Très pas cher Père Noël,
Je t’envoie cette lettre parce que ça fait une semaine que maman me bassine à ce sujet, et tant que je ne l’aurais pas écrite, je n’aurais pas la paix. C’est vrai quoi ! Maman elle s’imagine que je suis encore sa petite fille modèle, l’image d’Epinal naïve et émerveillée par les fêtes de fin d’année alors que depuis cet été, je sais parfaitement que tu n’as jamais existé que dans l’imagination des adultes.
Je suis même pas triste. Je trouve ton absence assez en cohérence avec le monde que je découvre un peu plus chaque jour. Je sais que la vie ne réserve guère de cadeaux, que ceux qu’on reçoit on finit par les payer un jour ou l’autre.
De toute façon, je n’ai besoin de rien de particulier. J’ai ma maman qui m’aime (même un peu trop parfois), mon papa (un peu pas assez), et mon petit frère qui possède tellement de jouets qu’il y en a largement pour deux et pour les années à venir.
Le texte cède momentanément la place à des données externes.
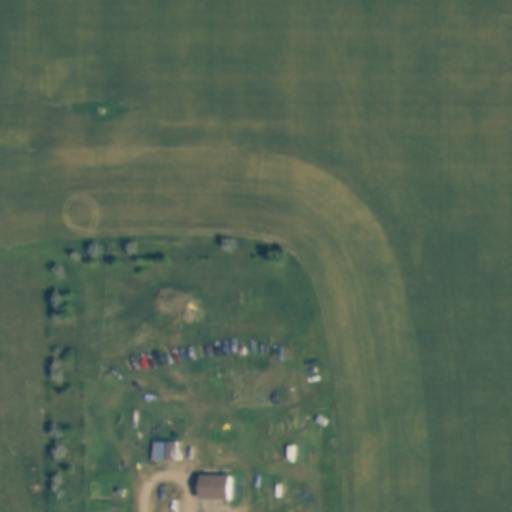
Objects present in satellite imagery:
building: (171, 444)
road: (167, 473)
building: (221, 480)
building: (213, 487)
Donc je n’ai rien à te dire vois-tu ! J’ai plus qu’à mettre la feuille dans l’enveloppe, bien la refermer, et puis maman va me dicter ton adresse en Finlande ou au pôle sud ou dans les nuages… et je vais la recopier consciencieusement. Qu’est ce qu’il faut pas faire ! Après ça elle va être tellement contente que ses yeux brilleront de mille feux lorsqu’elle collera le timbre. Finalement tu auras quand même rendu quelqu’un d’heureux.
Allez va ! Je ne te salue pas, puisque tu n’existes pas.